# EXERCISE
Read the records below and report each line in which "Austin" occurs.

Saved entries

□ □ □ □ □

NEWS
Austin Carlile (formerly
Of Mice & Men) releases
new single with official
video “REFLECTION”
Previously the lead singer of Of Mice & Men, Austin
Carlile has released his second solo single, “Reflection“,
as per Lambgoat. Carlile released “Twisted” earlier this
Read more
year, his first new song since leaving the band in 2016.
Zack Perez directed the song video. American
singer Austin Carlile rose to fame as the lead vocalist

□ □ □ □ □

# TASK RESPONSE
Austin Carlile (formerly
Previously the lead singer of Of Mice & Men, Austin
singer Austin Carlile rose to fame as the lead vocalist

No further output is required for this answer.